1 9 6 2 – 1 9 6 5 (UK)
373 x 25 minute episodes
The 1960s saw commercial television in Britain establishing such dominance in soaps with shows such as Coronation Street (1960) and Crossroads (1964-88, 2001-2003), that until the launch of EastEnders in 1985, many considered that the BBC was not committed to this type of popular drama.
This was not for the want of trying though. After the failure of the short-lived and largely forgotten attempt at a replacement for The Grove Family called Starr and Company, BBC television returned to the fray in January 1962 with a more successful and memorable drama, Compact.
The concept was created by Hazel Adair as she sat waiting to deliver an article to Women’s Own magazine. It was written by Peter Ling, with whom Adair was to devise Crossroads.
Seen as a rival to Coronation Street, but scheduled to avoid clashing with it, Compact centred around ‘the talented and temperamental people who worked on a topical magazine for the busy woman’.
Compact was a glossy magazine that majored in schmaltzy fiction and other matters of female interest, and the majority of the action took place in the high-rise Compact offices in Enterprise House, in London’s Victoria.
Screened on Tuesdays and Thursdays following Tonight, it was swiftly dismissed by the critics as being “empty-headed”, “worthless” and “hollow”, and it absolutely oozed BBC cleanliness.
Characters didn’t smoke or swear, and the sexiest moment was a chaste goodnight kiss (the foot of the bed was only seen once, and that was when someone had the flu).
When an episode involving a dance was to feature The Twist, checks were made and, yes, a doctor somewhere had warned against sprains from the dance craze. So a new safe dance called The Method was invented instead to keep Compact wholesome.
In the first six months alone, there were nine romances, including three marriages.
The original boss was bouffant-haired editor Joanne Minster (Jean Harvey). Other popular characters were art editor Richard (Moray Watson), Gussie Brown (Frances Bennett) the warm-hearted gushing features editor (who was so embarrassed by her Christian name that she pretended for a while that her name was Mary), managing editor Edmund Bruce (Robert Fleming) who was brought in from rival fashion magazine Lady Fair, American fashion editor Lois James (Dawn Beret), photographer Alec Gordon (Leo Maguire), Mark Viccars the mysterious fiction editor (Gareth Davies), features editor Jimmy Saunders (Nicholas Selby), librarian Alan Drew (Basil Moss), showbusiness editor David Rome (Vincent Ball), and tubby typist Iris (Louise Dunn) and her boyfriend – and later, husband – Stan (Johnnie Wade).
The action centred around the trials of getting the magazine to the presses each week, with staff squabbles promoted to the realms of high drama.

» Data block

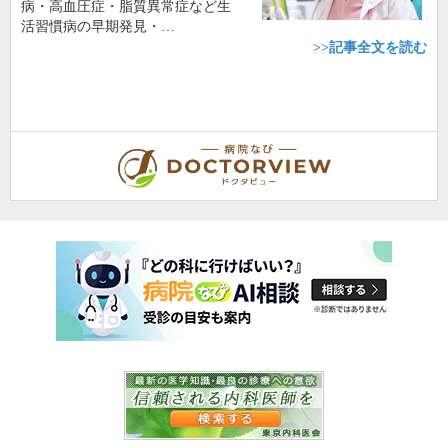
病・高血圧症・脂質異常症など生
活習慣病の早期発見・…
>>記事全文を読む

» Tasks for this exercise
• 1. Translate this sentence from the piece on the BBC soap Compact into Spanish: "In the first six months alone, there were nine romances, including three marriages."
• 2. From the piece on the BBC soap Compact, pull out the passage that begins with the words "1 9 6 2 – 1" and ends with "memorable drama, Compact.".

» Numbered answers
• 1. Solo en los primeros seis meses hubo nueve romances, incluidos tres matrimonios.

• 2.
1 9 6 2 – 1 9 6 5 (UK)
373 x 25 minute episodes
The 1960s saw commercial television in Britain establishing such dominance in soaps with shows such as Coronation Street (1960) and Crossroads (1964-88, 2001-2003), that until the launch of EastEnders in 1985, many considered that the BBC was not committed to this type of popular drama.
This was not for the want of trying though. After the failure of the short-lived and largely forgotten attempt at a replacement for The Grove Family called Starr and Company, BBC television returned to the fray in January 1962 with a more successful and memorable drama, Compact.